Re: Ready for the suck to be over...

OutofHisCloset wrote:

... What I failed to understand was that in choosing not to communicate, he was indeed communicating--that he didn't plan to open conversation.  It took me a long time to understand passive-aggressiveness; what looks like a failure to act is actually a choice not to act, and therefore an action. 

I'm gonna have to have this tattoed to the palm of my hand, so I can remember it when I need it.
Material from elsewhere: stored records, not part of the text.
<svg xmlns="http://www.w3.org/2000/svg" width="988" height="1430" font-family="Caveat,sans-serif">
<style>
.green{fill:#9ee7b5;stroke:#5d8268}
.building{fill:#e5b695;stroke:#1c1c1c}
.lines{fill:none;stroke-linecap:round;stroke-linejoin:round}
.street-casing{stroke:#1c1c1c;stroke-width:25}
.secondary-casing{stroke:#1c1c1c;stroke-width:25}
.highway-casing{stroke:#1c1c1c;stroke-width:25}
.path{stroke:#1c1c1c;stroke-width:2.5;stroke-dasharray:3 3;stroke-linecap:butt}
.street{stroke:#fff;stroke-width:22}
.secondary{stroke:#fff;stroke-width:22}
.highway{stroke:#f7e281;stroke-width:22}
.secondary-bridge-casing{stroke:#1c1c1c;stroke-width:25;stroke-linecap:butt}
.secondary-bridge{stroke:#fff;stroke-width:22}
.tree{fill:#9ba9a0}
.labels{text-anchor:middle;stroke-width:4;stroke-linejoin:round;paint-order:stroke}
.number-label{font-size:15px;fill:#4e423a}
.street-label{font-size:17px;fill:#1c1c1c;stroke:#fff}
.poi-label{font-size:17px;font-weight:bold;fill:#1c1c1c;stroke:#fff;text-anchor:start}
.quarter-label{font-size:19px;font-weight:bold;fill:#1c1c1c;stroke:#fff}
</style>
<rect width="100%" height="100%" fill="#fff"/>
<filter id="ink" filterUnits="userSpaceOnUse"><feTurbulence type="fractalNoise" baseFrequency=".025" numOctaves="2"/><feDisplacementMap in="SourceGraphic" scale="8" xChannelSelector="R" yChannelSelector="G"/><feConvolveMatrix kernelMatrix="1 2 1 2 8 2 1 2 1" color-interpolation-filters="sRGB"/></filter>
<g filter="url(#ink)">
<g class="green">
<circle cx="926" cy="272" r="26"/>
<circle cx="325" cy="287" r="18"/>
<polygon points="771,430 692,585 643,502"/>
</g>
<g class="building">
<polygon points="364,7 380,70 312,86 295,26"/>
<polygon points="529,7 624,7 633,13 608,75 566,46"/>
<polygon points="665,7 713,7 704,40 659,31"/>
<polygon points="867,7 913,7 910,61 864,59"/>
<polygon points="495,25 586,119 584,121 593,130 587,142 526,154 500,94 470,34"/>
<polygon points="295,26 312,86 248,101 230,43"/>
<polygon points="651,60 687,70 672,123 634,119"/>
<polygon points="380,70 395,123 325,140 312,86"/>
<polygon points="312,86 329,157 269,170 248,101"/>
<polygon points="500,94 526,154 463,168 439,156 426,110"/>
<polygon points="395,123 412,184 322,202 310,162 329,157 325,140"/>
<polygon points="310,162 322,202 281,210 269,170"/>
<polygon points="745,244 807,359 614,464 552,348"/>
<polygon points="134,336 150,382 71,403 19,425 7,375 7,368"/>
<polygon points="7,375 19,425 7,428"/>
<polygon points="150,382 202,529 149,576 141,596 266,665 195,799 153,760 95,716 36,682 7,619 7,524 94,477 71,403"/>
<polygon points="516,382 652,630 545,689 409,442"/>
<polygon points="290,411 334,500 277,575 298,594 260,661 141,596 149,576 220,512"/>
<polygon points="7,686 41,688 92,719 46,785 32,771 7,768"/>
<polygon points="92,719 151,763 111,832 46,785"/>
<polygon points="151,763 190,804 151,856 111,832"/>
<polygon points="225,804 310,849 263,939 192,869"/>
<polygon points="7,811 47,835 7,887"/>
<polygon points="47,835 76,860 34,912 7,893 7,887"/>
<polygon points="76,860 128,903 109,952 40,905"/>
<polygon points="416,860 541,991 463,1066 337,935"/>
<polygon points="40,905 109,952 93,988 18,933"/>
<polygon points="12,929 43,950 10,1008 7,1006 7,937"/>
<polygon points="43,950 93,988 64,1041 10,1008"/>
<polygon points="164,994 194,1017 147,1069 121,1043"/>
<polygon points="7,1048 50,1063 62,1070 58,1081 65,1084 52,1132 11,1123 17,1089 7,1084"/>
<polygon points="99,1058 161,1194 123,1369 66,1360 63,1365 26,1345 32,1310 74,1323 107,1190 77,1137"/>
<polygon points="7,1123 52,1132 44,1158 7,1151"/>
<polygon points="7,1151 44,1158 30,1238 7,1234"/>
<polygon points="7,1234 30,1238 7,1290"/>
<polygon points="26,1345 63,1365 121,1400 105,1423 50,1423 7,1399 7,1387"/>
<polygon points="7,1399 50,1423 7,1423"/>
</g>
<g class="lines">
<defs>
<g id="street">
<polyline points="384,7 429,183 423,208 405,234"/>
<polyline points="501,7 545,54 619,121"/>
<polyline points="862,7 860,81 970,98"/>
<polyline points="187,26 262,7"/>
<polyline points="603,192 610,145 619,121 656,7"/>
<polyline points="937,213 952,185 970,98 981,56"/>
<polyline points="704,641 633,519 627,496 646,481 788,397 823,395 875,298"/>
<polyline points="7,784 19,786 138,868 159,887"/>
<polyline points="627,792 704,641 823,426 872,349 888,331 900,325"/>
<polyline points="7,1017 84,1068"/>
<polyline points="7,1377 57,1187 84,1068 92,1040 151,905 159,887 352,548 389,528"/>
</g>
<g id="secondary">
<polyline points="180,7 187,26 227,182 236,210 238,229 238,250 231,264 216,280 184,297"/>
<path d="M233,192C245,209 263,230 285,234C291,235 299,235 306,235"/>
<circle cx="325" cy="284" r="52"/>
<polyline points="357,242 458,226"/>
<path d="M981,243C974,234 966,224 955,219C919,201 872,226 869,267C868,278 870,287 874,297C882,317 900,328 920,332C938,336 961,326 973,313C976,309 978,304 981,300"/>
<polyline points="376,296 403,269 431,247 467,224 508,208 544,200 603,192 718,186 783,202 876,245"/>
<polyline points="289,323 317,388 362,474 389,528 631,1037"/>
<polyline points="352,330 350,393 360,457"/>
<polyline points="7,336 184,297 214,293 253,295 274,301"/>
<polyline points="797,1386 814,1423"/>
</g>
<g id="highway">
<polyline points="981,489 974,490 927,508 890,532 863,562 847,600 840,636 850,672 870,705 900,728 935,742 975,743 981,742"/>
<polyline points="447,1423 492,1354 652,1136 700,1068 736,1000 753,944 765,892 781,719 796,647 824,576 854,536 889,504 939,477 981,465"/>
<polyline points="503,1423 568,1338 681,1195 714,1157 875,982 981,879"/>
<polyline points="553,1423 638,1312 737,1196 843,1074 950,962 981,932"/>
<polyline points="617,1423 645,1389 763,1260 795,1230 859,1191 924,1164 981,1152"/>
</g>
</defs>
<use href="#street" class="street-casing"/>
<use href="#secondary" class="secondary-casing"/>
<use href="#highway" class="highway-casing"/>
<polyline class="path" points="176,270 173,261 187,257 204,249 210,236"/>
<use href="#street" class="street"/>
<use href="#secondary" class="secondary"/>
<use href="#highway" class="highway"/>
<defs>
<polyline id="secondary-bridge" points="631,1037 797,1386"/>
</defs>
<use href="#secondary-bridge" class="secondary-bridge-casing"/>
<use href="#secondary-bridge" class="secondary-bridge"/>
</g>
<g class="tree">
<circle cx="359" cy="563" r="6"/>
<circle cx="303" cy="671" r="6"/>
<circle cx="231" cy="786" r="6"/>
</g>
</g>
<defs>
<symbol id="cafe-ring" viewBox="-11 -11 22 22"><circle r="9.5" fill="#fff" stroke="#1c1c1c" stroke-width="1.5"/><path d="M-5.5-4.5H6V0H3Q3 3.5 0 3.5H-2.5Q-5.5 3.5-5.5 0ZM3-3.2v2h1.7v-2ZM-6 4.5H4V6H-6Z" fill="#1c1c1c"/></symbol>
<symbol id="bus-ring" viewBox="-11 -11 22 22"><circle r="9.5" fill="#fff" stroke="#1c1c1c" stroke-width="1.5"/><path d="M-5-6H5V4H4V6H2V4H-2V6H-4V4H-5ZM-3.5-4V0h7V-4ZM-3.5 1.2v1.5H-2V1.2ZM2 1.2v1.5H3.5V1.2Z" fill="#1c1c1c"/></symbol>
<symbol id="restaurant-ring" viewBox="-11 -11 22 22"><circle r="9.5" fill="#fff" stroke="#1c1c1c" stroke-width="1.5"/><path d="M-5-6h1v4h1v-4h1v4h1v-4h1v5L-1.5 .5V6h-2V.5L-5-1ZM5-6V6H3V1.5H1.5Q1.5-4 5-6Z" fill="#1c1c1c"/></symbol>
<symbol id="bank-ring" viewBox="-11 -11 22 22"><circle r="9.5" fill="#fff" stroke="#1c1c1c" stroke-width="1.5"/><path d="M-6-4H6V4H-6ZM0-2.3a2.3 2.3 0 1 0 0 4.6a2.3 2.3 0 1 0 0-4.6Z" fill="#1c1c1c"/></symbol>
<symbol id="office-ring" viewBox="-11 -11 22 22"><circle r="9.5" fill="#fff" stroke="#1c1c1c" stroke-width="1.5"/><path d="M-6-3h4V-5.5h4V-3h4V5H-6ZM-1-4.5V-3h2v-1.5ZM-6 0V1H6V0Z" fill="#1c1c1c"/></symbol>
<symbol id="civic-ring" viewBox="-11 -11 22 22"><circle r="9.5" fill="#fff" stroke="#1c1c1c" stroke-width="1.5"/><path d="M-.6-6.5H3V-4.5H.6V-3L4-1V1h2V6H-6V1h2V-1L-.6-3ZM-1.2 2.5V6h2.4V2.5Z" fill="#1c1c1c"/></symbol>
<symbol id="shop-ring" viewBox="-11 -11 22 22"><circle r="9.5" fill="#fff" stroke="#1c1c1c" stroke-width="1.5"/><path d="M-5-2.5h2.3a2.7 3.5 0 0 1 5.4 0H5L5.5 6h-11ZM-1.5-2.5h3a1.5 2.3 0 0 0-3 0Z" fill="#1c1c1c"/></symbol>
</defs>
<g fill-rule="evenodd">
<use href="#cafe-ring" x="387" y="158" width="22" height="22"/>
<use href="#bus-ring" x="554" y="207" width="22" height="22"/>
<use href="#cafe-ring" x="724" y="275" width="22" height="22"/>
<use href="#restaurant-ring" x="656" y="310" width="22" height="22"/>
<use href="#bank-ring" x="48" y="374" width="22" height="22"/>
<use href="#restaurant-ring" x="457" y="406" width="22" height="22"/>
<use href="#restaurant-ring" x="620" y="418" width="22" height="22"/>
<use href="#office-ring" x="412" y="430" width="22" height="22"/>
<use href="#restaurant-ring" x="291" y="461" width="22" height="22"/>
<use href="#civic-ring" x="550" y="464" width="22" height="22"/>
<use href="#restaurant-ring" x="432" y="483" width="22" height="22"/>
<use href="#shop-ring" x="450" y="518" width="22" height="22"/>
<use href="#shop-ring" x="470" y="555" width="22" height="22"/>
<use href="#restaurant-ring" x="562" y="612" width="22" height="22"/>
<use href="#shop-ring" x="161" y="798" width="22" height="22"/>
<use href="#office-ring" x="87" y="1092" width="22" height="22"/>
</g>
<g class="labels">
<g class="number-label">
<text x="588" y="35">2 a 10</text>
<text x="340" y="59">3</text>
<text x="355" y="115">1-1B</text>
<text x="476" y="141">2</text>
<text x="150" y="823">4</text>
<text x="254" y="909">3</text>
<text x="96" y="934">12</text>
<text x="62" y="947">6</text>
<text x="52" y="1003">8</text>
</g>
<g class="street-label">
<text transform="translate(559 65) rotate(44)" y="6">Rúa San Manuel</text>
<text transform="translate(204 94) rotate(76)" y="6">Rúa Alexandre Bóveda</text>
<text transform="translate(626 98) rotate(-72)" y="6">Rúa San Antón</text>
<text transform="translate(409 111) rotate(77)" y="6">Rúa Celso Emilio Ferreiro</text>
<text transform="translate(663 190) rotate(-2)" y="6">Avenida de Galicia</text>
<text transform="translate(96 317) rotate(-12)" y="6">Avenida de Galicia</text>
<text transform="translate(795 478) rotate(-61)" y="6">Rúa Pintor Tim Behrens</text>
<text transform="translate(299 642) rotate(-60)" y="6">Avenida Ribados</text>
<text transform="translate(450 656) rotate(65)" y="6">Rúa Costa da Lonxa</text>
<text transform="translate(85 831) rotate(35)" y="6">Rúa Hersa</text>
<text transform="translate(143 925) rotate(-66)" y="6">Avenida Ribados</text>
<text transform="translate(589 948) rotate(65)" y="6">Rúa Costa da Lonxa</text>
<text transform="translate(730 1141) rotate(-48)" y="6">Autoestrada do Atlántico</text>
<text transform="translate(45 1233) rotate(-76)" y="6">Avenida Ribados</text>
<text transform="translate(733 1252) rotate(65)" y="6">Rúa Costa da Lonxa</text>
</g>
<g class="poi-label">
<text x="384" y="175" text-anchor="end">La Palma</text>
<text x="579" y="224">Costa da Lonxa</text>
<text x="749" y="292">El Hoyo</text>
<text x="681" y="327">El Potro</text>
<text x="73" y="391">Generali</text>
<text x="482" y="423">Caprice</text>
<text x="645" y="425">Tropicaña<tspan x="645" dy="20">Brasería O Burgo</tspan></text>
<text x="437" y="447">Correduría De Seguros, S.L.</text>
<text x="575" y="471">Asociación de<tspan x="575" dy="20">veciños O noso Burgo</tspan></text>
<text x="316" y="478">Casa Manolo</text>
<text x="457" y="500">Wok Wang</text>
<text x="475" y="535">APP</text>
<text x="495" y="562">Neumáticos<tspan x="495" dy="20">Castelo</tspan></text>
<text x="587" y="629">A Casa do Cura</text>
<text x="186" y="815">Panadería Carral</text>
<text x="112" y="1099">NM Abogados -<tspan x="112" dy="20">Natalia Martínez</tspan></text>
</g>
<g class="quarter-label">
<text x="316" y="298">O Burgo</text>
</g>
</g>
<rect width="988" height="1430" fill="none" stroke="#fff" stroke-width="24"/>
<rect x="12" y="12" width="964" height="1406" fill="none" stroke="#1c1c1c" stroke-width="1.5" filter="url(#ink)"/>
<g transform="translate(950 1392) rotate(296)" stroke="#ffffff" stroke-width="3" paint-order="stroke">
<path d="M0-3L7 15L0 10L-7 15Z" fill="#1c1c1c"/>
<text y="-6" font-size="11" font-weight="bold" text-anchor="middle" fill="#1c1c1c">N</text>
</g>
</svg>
This is relevant on so many levels for me right now.
 

 

January 4, 2019 10:21 am  #10


Re: Ready for the suck to be over...

OOHC - That choice that they make to just NOT communicate and then make the communication on their terms is spot on... Passive aggressive actions that deflect the reality that they are ACTIVELY doing anything. Still any communication with my ex is not responded to appropriately.  He is either silent totally or the last email was all about how we need to move on in our separate lives....and so patronising as if I was calling or texting him more than 1x in months and usually to do with issues that need attention because of our sons or history.  (i.e. taxes) So I feel as if I am the one who is doing something out of line when really his lack of response or inappropriate response are actually the aggressive and drama inducing actions of an emotionally immature teenager!  
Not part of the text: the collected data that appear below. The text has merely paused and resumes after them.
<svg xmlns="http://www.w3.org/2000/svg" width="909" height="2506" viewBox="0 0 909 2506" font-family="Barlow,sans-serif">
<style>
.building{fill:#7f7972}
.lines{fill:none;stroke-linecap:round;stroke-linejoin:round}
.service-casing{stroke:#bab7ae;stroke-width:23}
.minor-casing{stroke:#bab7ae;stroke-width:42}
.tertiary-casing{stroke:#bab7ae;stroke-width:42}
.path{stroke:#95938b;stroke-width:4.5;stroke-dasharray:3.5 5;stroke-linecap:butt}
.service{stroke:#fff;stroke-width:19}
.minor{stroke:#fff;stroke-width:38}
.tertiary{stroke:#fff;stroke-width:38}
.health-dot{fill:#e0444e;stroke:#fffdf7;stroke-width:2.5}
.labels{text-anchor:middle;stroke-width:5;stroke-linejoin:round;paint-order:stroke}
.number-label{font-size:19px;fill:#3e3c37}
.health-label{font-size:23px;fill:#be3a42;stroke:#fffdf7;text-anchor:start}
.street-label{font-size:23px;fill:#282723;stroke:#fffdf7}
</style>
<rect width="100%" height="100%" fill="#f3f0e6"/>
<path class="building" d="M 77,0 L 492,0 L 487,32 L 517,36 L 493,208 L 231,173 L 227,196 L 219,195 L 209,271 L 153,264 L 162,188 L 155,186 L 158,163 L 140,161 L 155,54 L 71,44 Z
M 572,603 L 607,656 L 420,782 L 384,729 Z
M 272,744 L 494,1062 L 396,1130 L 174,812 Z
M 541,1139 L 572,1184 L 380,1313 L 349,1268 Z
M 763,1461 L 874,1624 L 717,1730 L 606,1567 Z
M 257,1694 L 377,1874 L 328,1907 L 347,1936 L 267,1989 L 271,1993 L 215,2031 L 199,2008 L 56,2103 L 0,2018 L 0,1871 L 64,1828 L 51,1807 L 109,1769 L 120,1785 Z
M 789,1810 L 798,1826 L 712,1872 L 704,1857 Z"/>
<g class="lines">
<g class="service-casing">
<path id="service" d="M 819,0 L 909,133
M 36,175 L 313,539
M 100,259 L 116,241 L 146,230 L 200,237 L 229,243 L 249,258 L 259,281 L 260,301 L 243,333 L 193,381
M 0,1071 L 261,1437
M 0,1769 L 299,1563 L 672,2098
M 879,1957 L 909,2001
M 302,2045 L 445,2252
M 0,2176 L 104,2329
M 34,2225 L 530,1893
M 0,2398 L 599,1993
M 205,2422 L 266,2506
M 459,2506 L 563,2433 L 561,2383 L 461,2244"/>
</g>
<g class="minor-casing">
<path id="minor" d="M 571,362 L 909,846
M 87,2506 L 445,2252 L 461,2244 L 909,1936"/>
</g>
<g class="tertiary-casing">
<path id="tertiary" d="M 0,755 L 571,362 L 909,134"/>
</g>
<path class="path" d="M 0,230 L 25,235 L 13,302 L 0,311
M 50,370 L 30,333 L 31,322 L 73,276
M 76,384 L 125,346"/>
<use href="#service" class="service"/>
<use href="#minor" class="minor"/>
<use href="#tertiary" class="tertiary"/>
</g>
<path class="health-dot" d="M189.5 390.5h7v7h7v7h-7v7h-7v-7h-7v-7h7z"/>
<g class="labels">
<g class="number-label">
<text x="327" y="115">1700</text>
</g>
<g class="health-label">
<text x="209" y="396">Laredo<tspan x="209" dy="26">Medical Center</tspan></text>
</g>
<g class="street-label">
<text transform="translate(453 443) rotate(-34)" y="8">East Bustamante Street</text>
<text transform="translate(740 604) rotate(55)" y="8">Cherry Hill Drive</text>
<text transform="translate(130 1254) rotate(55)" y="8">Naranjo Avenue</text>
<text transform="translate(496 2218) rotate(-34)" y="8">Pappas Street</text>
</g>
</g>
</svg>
Amen to bowing out of that with adult responses that protect you and do NOT feed their sense of them NOT being part of the problem.   I'm so careful not to respond with any drama or even anything that requires a response now.  I must vent here or with trusted friends when I want to shout at him and shake his condescending attitude right outta him.  My rage is at myself for letting him get to me for so long with the narcissistic abuse.  It is abuse.  And I feel at times it is to exaggerate, but it is not.  That man abused me with lies that went on and on.... all the compassion and sympathy I had for his 'situation'  while he continues to show he had ZERO for the difficulties I faced then or now due to his behaviour and lies.